In 2025, an estimated 13.5 million “zero dose” children will not receive a single vaccine in their first year, including 679,000 Indian children, according to the World Health Organization and UNICEF annual estimates of national immunization coverage (WUENIC) released on Wednesday. Nigeria topped the list with 2.2 million unvaccinated children.

However, 90% of infants globally – or approximately 116 million – received at least one dose of the diphtheria, tetanus, and pertussis (DTP) vaccine, and 85% – or 110 million – completed the full three-dose series, according to the report.
While both indicators rose by one percentage point from the previous year, global coverage remains one point below 2019 levels – and has been hovering within the same narrow range since 2009.
While the zero-dose numbers for children represent nearly 750,000 fewer children than the previous year, the report said the progress is offset by a rise in the number of children who start the schedule but do not complete it. She added that most of these children live in countries where national immunization programs receive support from the Gavi vaccine alliance.
Globally, it is estimated that 7.3 million infants have received the first dose of MMR but have dropped out before receiving the first dose of measles. This dropout rate contributed to discontinuation of measles coverage, with 84% of children receiving the first measles dose (MCV1) and 77% receiving the second dose (MCV2).
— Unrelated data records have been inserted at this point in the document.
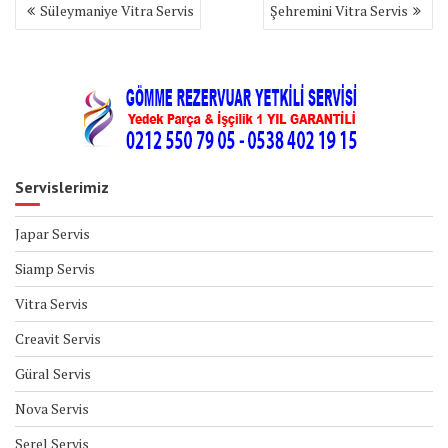
Yazı
Süleymaniye Vitra Servis
Şehremini Vitra Servis
gezinmesi
Servislerimiz
Japar Servis
Siamp Servis
Vitra Servis
Creavit Servis
Güral Servis
Nova Servis
Serel Servis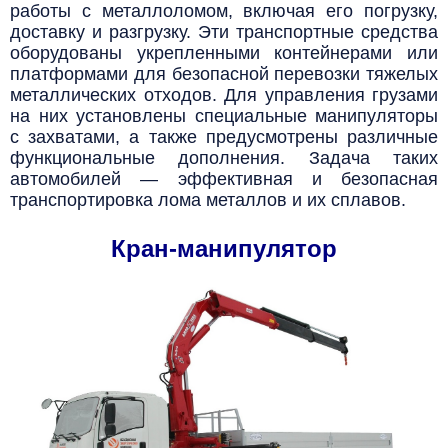
работы с металлоломом, включая его погрузку,
доставку и разгрузку. Эти транспортные средства
оборудованы укрепленными контейнерами или
платформами для безопасной перевозки тяжелых
металлических отходов. Для управления грузами
на них установлены специальные манипуляторы
с захватами, а также предусмотрены различные
функциональные дополнения. Задача таких
автомобилей — эффективная и безопасная
транспортировка лома металлов и их сплавов.
Кран-манипулятор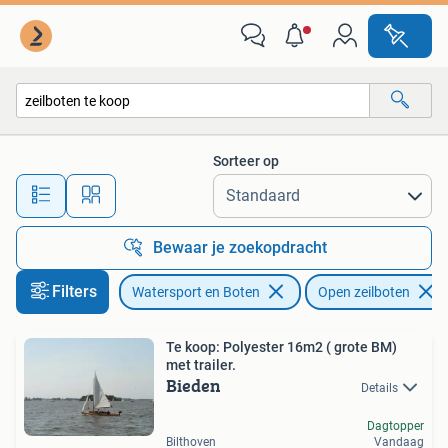
Open zeilboten
Sorteer op
Alle afstanden…
Bewaar je zoekopdracht
Filters
Watersport en Boten
Open zeilboten
Te koop: Polyester 16m2 ( grote BM)
met trailer.
Bieden
Details
Dagtopper
Bilthoven
Vandaag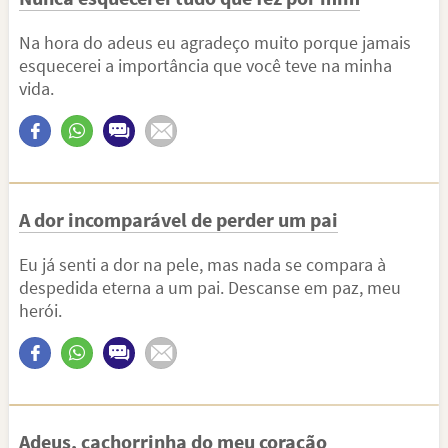
Na hora do adeus eu agradeço muito porque jamais
esquecerei a importância que você teve na minha
vida.
A dor incomparável de perder um pai
Eu já senti a dor na pele, mas nada se compara à
despedida eterna a um pai. Descanse em paz, meu
herói.
Adeus, cachorrinha do meu coração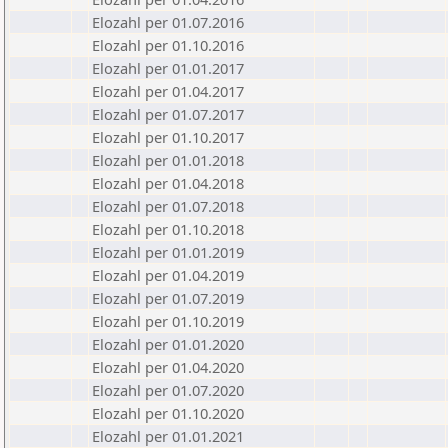
Elozahl per 01.07.2016
Elozahl per 01.10.2016
Elozahl per 01.01.2017
Elozahl per 01.04.2017
Elozahl per 01.07.2017
Elozahl per 01.10.2017
Elozahl per 01.01.2018
Elozahl per 01.04.2018
Elozahl per 01.07.2018
Elozahl per 01.10.2018
Elozahl per 01.01.2019
Elozahl per 01.04.2019
Elozahl per 01.07.2019
Elozahl per 01.10.2019
Elozahl per 01.01.2020
Elozahl per 01.04.2020
Elozahl per 01.07.2020
Elozahl per 01.10.2020
Elozahl per 01.01.2021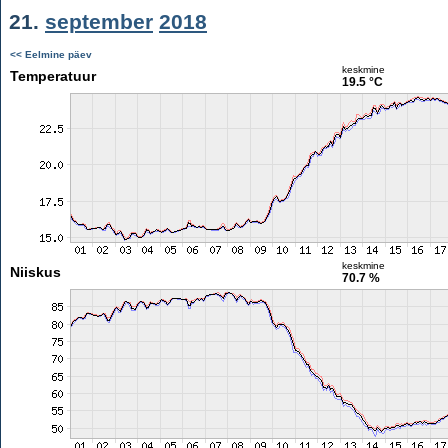
21.
september
2018
<< Eelmine päev
keskmine
Temperatuur
19.5 °C
keskmine
Niiskus
70.7 %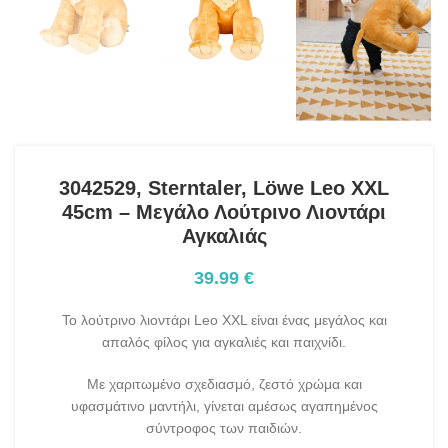
3042529, Sterntaler, Löwe Leo XXL
45cm – Μεγάλο Λούτρινο Λιοντάρι
Αγκαλιάς
39.99
€
Το λούτρινο λιοντάρι Leo XXL είναι ένας μεγάλος και
απαλός φίλος για αγκαλιές και παιχνίδι.
Με χαριτωμένο σχεδιασμό, ζεστό χρώμα και
υφασμάτινο μαντήλι, γίνεται αμέσως αγαπημένος
σύντροφος των παιδιών.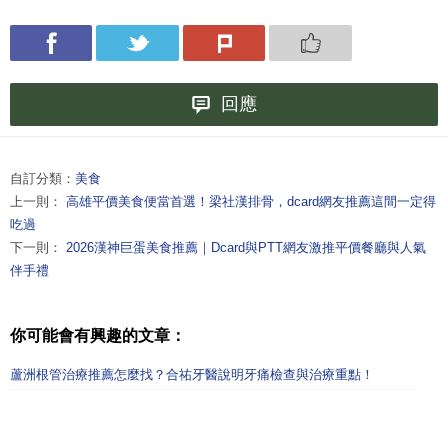
回應
自訂分類：
美食
上一則：
高雄平價美食便當首選！梁社漢排骨，dcard網友推薦這間一定得
吃過
下一則：
2026漢神巨蛋美食推薦｜Dcard與PTT網友激推平價餐廳與人氣
伴手禮
你可能會有興趣的文章：
蘆洲根管治療推薦怎麼找？合祐牙醫說明牙痛檢查與治療重點！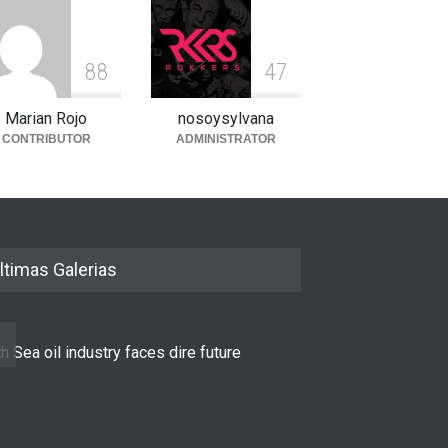
8
8
4
7
Marian Rojo
nosoysylvana
CONTRIBUTOR
ADMINISTRATOR
ltimas Galerias
h Sea oil industry faces dire future
10 reasons to st
LIFESTYLE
Both numbers are well below the 95% threshold required to prevent the spread of this highly contagious virus. 57 countries also reported a major or devastating measles outbreak in 2025.
“Governments and health workers have helped global vaccination rates recover after falling dramatically during the COVID-19 pandemic,” said Katherine Russell, UNICEF Executive Director.
“But millions of vulnerable children remain unprotected due to conflict, displacement and poverty. We must reach every child, and we must rebuild trust where it is weakening. No child should suffer from a disease that can be prevented with a simple vaccine.”
Data from 195 countries show that 100 have maintained coverage of at least 90% with three doses of DDT since 2019, with little progress made in expanding this group. Of the countries with coverage below 90% in 2019, 30 have improved their rates over the past six years, but 65 are stagnating or falling behind, including 13 fragile, conflict-affected or at-risk states.
The report highlights a worrying trend that in middle- and high-income countries, even when vaccines are fully available, coverage is declining amid shifting political commitment, structural challenges, or rising hesitancy.
“Every child, whether born into wealth or poverty, peace or conflict, deserves the life-giving protection that vaccines provide,” said Tedros Adhanom Ghebreyesus, Director-General of the World Health Organization. “Immunization is one of the most cost-effective, most equitable and most reliable interventions to protect children’s health and well-being.” “Our greatest safety begins with ensuring that everyone, wherever they are, is protected from the deadly diseases that vaccines can prevent.”
The report said that WHO and UNICEF are working with the Global Alliance for Vaccines and Immunization (GAVI) and other partners to achieve the goal of the Global Immunization Agenda 2030 (IA2030) to ensure that vaccines reach everyone, everywhere, and at all ages.